The practical aspects of the imaging modalities have been shown to have clinical advantages with respect to patient preferences. Claustrophobia and time constraints are the two most common complaints for breast MRI. Patients who undergo DBT often express lower rates of anxiety and higher rates of comfort compared to MRI. Time savings can be substantial because MRI acquisition in most institutions lasts approximately 30–60 min, whereas DBT requires 7–10 min. Additionally, the potential for substantial cost-savings compared with MRI makes DBT an appealing option in a stringent healthcare economy.

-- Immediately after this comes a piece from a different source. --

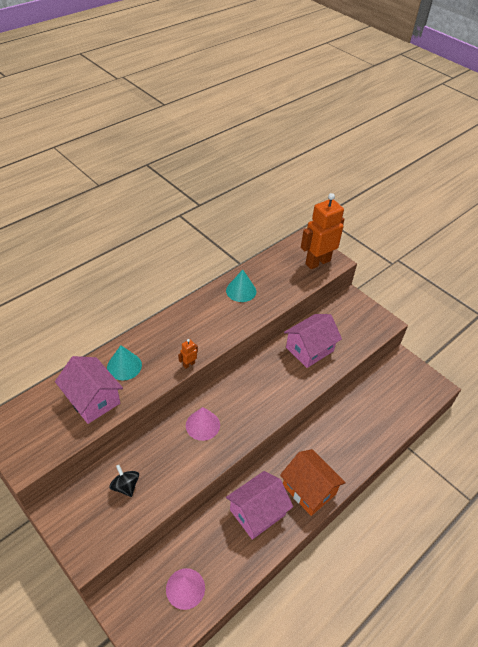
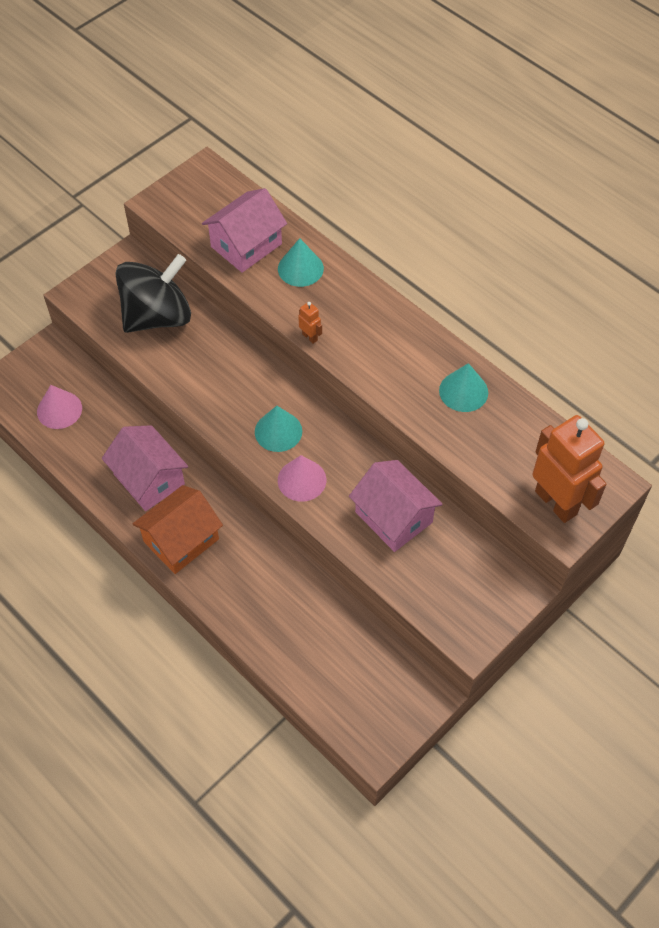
camera: 90 degrees right, 10 degrees up
black spinning top [109,465,139,497] -> black spinning top [115,254,191,333], size x2.33
pink cone [186,407,220,441] -> pink cone moved to [278,455,326,502]
none -> turquoise cone [255,406,302,452]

Our study has several limitations. First, it was a single-center study and, therefore, also examined a small study population. Second, the study population included only two cases of invasive lobular carcinoma, which is known to be more difficult to evaluate on imaging and is usually less responsive to NST compared with IDC. Further studies with a larger number of patients are needed. Third, DBT, US, and MRI were not performed on the same day, although the interval between the different imaging modalities was not too long. Fourth, as in the clinical setting, tumors were only measured on one slice on DBT and MRI and in one plane by the pathologist. If the cutting plane was different from the DBT and MRI slice direction, the tumor diameter might differ. Finally, patients went through multiple chemotherapy regimens and different numbers and types of NST cycles. Because of the heterogeneous usage of the chemotherapeutic regimens, it was difficult to compare the results regarding the impact of the chemotherapy among the studies.

In conclusion, DBT showed good correlation and agreement with pathology for residual tumors after NST. DBT appeared to perform as well as MRI in assessing the presence of residual tumor. Our findings are encouraging since DBT might be useful for patients with contraindications to MRI and patients in regions with limited MRI availability.